Thanks to Faidon Liambotis, pristine-tar has been extended to support recreating pristine gz files, as well as tar files. It's been tested against the entire corpus of .tar.gz files in the debian archive, and succeeds on 98.7% of them.

We're using the whole archive as a test suite for pristine-tar, which is such a nice change -- excellent test coverange, and no need to write tests. :-) I've put up all the deltas it generated during its most recent run at http://hydra.kitenet.net/~joey/tmp/tar/. The deltas for all the tarballs in the archive use only 175 mb of space.

The next step, once it gets out of incoming will be for tools that inject sources into revision control to get support for generating pristine-tar deltas and checking the deltas in too. And for tools that build packages from revision control to get support for using the deltas to reproduce the original tarball. If you maintain such a tool, I'm happy to help you do that.

how pristine-gz works

Recreating gz files is tricky, since you generally can't binary diff them as pristine-tar does with tar files. Instead, gzip has to be fed exactly the same conditions that applied when the original gz file was created. This includes time stamps, filenames, file content, and compression level. These are figured out by looking at the header of the gz file.

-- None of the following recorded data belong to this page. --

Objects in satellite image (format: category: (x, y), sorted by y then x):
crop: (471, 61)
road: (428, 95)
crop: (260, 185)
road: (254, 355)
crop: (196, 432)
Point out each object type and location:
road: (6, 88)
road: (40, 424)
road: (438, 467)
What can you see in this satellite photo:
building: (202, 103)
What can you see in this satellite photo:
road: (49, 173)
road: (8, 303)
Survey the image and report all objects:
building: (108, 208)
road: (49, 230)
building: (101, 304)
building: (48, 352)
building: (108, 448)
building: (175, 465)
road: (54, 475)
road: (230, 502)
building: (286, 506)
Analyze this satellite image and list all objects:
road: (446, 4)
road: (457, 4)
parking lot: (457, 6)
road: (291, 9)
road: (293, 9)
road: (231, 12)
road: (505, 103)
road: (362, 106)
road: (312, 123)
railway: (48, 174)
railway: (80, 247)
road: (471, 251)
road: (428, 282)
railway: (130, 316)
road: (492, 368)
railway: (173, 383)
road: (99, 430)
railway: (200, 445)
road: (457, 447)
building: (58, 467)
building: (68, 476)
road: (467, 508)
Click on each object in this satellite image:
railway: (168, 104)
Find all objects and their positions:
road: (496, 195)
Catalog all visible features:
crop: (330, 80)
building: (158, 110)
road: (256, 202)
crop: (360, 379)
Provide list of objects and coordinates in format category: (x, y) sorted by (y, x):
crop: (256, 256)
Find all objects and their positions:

But that's only the easy part, because there's a lot of variation in gz creation programs. The debian archive contains gz files produced on BSD systems by a libz based compressor, other built on MS-DOS, Windows NT, and many other strange and often buggy things. All of these differences result in different gz files.

To deal with this, pristine-gz uses a gz creator that can reproduce any of the known variants on demand, and just tries different varients until it finds a match.

There are still 132 files that it fails to reproduce, so if this sounds interesting to you, you can try to figure out how they were created and add support for them.

It would be possible to make pristine-gz succeed even for gz files it can't reproduce. It could just generate xdeltas to the files it tries, and store the smallest one. I am undecided if that would be a good idea, since the delta wouldn't be very small.